SOMBA K'E/YELLOWKNIFE - All that remains of $600 to $800 worth of empty pop cans that were to go toward Yellowknife 1st Scout Troop activities is $14.10 and the three bags they were delivered in.

NNSL photo/graphic

Last week these scouts were looking forward to cashing in on $600 to $800 of empty pop cans -- until they were stolen. Despite the disappointment the scouts turned out for Remembrance Day, and are pictured before the parade at the Royal Canadian Legion. From back left, Adam Leung, Grant Clarke and Mike Kalnay.
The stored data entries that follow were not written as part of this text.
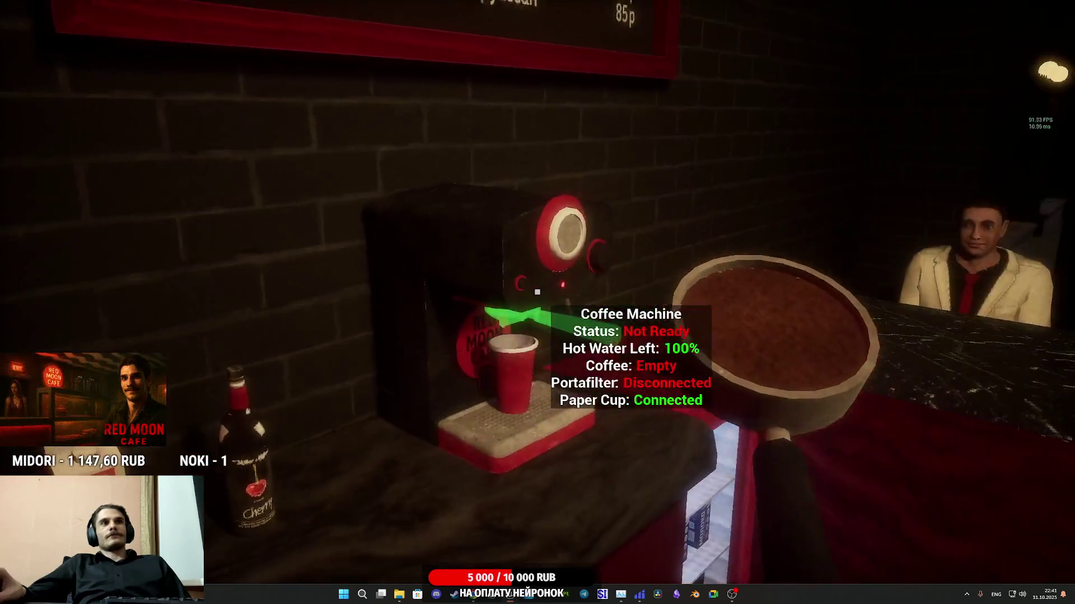
{"action": "left_click", "coordinate": [538, 291]}
{"action": "left_click", "coordinate": [537, 292]}
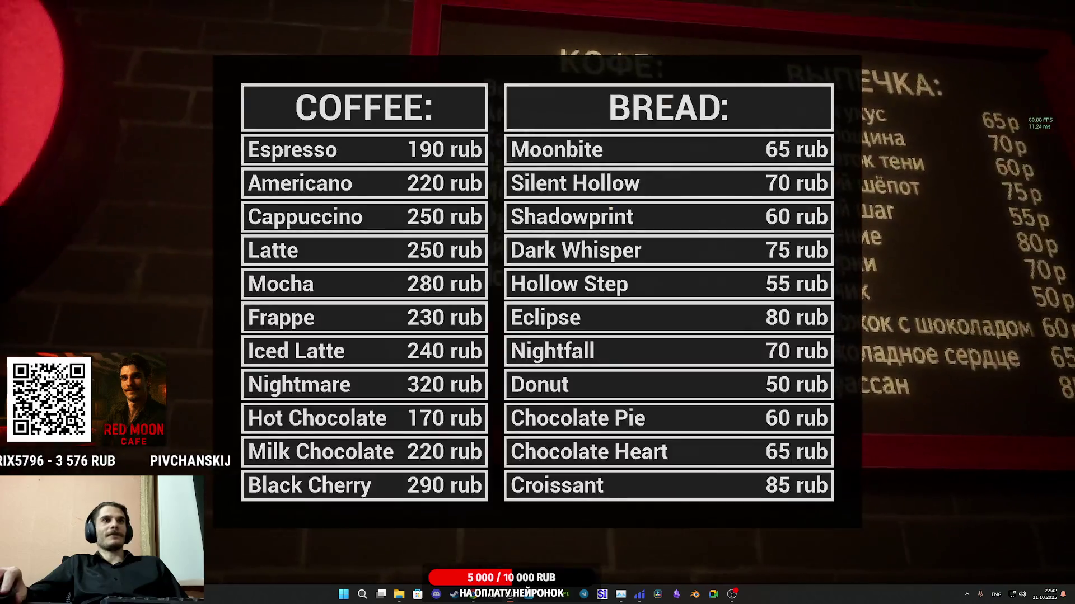
{"action": "key", "text": "Tab"}
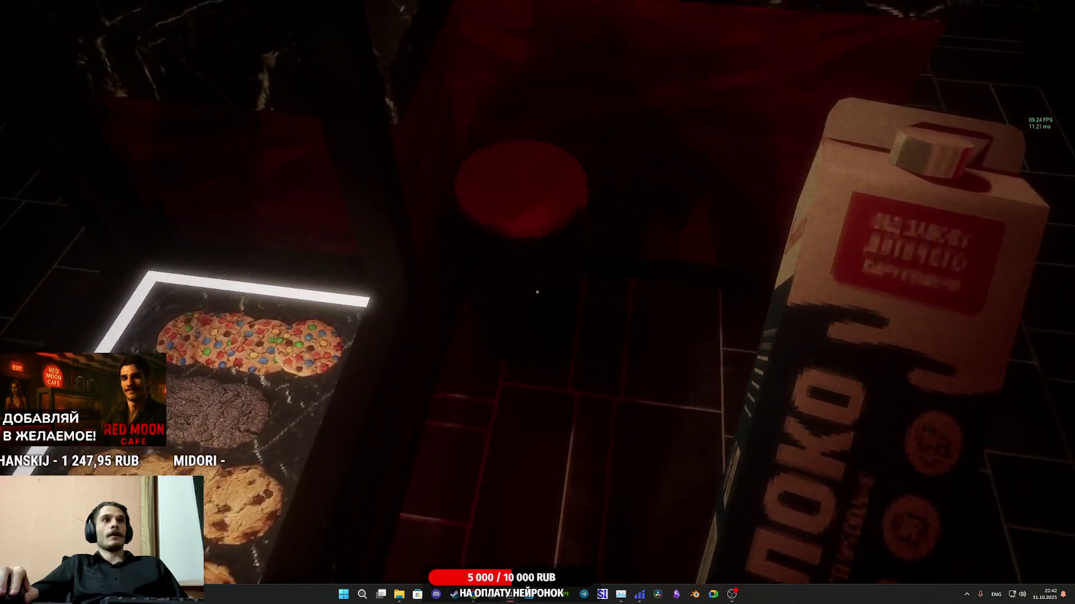
Step: Add milk and Black Ice to make the Frappe, then set the cup on the counter
{"action": "left_click", "coordinate": [536, 292]}
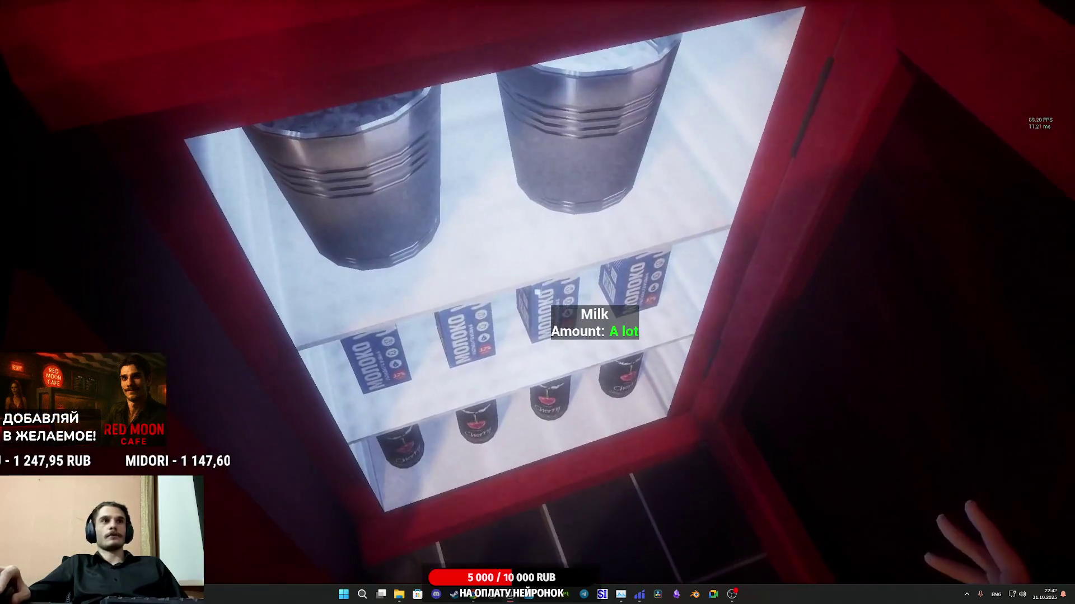
{"action": "left_click", "coordinate": [537, 291]}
Front front left, Lynden Dean-Maitland, Angus Martin, Logan Clarke and Quinn Levesque. - Charlotte Hilling/NNSL photo

The scouts were given the empties by BHP Billiton, which collects them from the mine and donates them every three months or so.

BHP Billiton "brought us back three giant bags of empties," said Mike Kalnay, commissioner for the NWT Scouts.

The empties were stored at the Folk on the Rocks site at Scouts House, and Kalnay said the bottles had been at the site for at least a month, "certainly long enough for someone to find out they were there."

The scouts were due to start the sorting process Nov. 7 but when some scouts went out to the site to get the heaters running the night before, they noticed the empties were gone.

"When we went to sort them out, they were gone," said Kalnay.

Nothing else from the building was taken and the thieves even left the large industrial bags the empties were delivered in.

"They repackaged these things," said Kalnay. "If they'd taken the big bags the guy at the bottle return would probably know who they were."

"But if they just take them in trash bags and keep it under $100, they can return them all. The perfect crime."

The theft will have a profound effect on Scouts activities for the next few months.

"We use the money to pay for camps for the kids and to pay for activities," said Kalnay. "We'll have to raise the money some other how."

The money also goes toward the large amount of wood needed to heat the scout camp but acquiring the fire wood may now fall to the kids.

"I don't know, maybe we're going to be chopping wood at camp instead of doing scout activities," he said.

The RCMP have been informed of the incident. In a media statement the RCMP said a window was broken to gain entry to the building, and officers are seeking assistance from the public to identify the people involved.